§ **Data**
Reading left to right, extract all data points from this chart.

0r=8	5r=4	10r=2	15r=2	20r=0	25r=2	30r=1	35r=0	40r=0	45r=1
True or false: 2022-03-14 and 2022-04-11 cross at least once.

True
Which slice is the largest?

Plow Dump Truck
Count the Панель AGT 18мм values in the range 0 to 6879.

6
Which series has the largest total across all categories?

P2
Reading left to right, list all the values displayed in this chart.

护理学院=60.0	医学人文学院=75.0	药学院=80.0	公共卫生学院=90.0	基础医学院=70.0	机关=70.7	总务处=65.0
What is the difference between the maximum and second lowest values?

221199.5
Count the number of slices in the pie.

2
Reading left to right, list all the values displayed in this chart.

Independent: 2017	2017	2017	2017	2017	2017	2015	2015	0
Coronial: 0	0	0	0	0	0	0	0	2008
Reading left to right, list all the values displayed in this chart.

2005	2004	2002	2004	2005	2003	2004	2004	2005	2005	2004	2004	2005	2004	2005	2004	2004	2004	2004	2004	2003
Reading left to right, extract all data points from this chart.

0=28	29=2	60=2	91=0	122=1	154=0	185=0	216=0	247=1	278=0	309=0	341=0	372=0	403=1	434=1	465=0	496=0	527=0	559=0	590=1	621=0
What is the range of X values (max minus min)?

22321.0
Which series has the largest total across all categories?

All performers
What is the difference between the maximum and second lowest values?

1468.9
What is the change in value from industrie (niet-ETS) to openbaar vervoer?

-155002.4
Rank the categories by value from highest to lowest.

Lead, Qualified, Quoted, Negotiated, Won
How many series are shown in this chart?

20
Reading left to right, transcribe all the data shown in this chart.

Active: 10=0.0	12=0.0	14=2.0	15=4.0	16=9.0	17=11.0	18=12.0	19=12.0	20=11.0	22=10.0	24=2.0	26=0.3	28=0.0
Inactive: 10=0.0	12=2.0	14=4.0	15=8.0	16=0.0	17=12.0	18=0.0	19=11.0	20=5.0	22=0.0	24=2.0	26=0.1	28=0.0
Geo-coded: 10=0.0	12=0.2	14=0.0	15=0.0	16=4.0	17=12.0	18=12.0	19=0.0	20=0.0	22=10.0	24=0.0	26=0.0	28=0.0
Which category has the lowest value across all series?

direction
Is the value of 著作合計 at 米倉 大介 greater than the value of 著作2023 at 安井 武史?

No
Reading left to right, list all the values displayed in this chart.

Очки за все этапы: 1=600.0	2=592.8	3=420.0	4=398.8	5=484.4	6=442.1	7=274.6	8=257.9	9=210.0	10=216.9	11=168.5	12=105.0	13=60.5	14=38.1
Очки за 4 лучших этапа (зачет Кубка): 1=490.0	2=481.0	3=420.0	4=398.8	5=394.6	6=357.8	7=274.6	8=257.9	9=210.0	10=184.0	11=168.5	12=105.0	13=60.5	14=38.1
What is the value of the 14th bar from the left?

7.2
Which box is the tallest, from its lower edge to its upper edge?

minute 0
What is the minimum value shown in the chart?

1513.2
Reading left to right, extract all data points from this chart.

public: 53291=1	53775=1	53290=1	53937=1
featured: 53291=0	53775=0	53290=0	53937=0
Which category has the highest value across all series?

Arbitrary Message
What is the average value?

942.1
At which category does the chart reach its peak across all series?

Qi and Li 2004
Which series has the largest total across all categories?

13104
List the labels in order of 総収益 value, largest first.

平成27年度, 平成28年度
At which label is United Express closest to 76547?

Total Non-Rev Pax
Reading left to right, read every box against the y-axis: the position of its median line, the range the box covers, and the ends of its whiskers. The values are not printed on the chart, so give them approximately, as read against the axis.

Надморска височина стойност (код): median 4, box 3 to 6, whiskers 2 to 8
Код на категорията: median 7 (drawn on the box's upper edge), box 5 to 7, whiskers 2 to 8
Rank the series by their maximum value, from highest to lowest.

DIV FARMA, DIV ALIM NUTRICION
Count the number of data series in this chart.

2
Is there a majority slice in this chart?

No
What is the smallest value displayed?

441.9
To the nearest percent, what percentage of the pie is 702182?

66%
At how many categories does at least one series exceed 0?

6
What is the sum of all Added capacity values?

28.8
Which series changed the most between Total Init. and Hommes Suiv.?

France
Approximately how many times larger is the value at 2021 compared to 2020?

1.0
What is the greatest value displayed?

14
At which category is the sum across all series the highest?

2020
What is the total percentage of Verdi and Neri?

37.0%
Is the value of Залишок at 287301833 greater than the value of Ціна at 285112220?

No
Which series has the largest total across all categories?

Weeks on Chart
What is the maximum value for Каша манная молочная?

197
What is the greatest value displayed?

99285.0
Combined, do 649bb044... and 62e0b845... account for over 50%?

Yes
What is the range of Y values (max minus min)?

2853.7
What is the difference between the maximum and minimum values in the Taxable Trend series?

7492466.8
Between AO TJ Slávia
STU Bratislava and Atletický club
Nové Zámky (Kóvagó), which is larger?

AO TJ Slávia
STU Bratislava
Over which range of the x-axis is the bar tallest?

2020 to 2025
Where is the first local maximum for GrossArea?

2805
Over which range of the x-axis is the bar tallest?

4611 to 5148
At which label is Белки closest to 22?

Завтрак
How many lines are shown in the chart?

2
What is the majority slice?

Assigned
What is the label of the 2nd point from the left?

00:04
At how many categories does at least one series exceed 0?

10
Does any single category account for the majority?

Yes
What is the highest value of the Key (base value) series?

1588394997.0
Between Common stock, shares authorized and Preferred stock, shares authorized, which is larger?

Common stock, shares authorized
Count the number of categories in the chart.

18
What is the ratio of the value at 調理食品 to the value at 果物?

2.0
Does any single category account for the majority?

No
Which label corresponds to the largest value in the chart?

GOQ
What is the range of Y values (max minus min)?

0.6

§ **Problem requirements**
Can you render each line from the start of the records through the line containing "Count the number of slices in the pie." as a JSON list of strings, one string per line, with blank lines left out?

§ **Problem solution**
[
  "Reading left to right, extract all data points from this chart.",
  "0r=8\t5r=4\t10r=2\t15r=2\t20r=0\t25r=2\t30r=1\t35r=0\t40r=0\t45r=1",
  "True or false: 2022-03-14 and 2022-04-11 cross at least once.",
  "True",
  "Which slice is the largest?",
  "Plow Dump Truck",
  "Count the Панель AGT 18мм values in the range 0 to 6879.",
  "6",
  "Which series has the largest total across all categories?",
  "P2",
  "Reading left to right, list all the values displayed in this chart.",
  "护理学院=60.0\t医学人文学院=75.0\t药学院=80.0\t公共卫生学院=90.0\t基础医学院=70.0\t机关=70.7\t总务处=65.0",
  "What is the difference between the maximum and second lowest values?",
  "221199.5",
  "Count the number of slices in the pie."
]